Write out each line of the records that has "LIST" in it.
────────────────
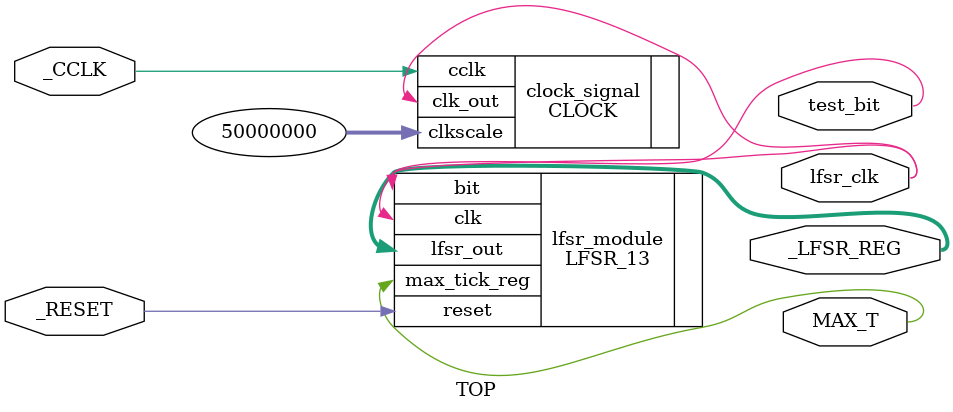
<source format=v>
module TOP
    (
    //I/O:
    input wire _CCLK, _RESET,
    output wire MAX_T, 
    output wire [12:0] _LFSR_REG,
    output wire test_bit,lfsr_clk
    );
    
    //INSTANTIATING CLOCK MODULE
    CLOCK clock_signal (.cclk(_CCLK), .clkscale(50000000), .clk_out(lfsr_clk));
    //INSTANTIATING LFSR MODULE
    LFSR_13 lfsr_module (.clk(lfsr_clk), .reset(_RESET), .lfsr_out(_LFSR_REG), .max_tick_reg(MAX_T),
                         .bit(test_bit));
   
endmodule

</source>
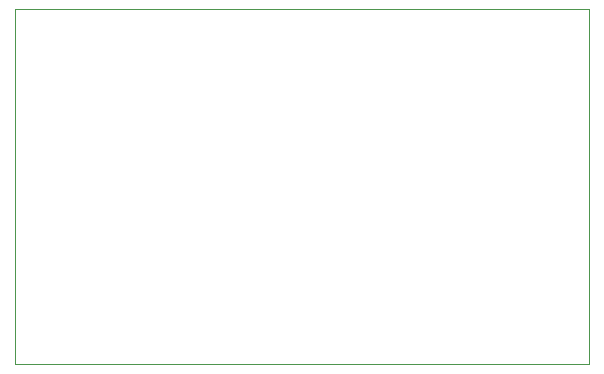
<source format=gm1>
G04 #@! TF.GenerationSoftware,KiCad,Pcbnew,7.0.6-0*
G04 #@! TF.CreationDate,2023-11-15T10:51:59-05:00*
G04 #@! TF.ProjectId,AntSniffer,416e7453-6e69-4666-9665-722e6b696361,rev?*
G04 #@! TF.SameCoordinates,Original*
G04 #@! TF.FileFunction,Profile,NP*
%FSLAX46Y46*%
G04 Gerber Fmt 4.6, Leading zero omitted, Abs format (unit mm)*
G04 Created by KiCad (PCBNEW 7.0.6-0) date 2023-11-15 10:51:59*
%MOMM*%
%LPD*%
G01*
G04 APERTURE LIST*
G04 #@! TA.AperFunction,Profile*
%ADD10C,0.100000*%
G04 #@! TD*
G04 APERTURE END LIST*
D10*
X144300000Y-42545000D02*
X192900000Y-42545000D01*
X192900000Y-72618600D01*
X144300000Y-72618600D01*
X144300000Y-42545000D01*
M02*

</source>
────────────────
(Solution to this task)
G04 APERTURE LIST*
G04 APERTURE END LIST*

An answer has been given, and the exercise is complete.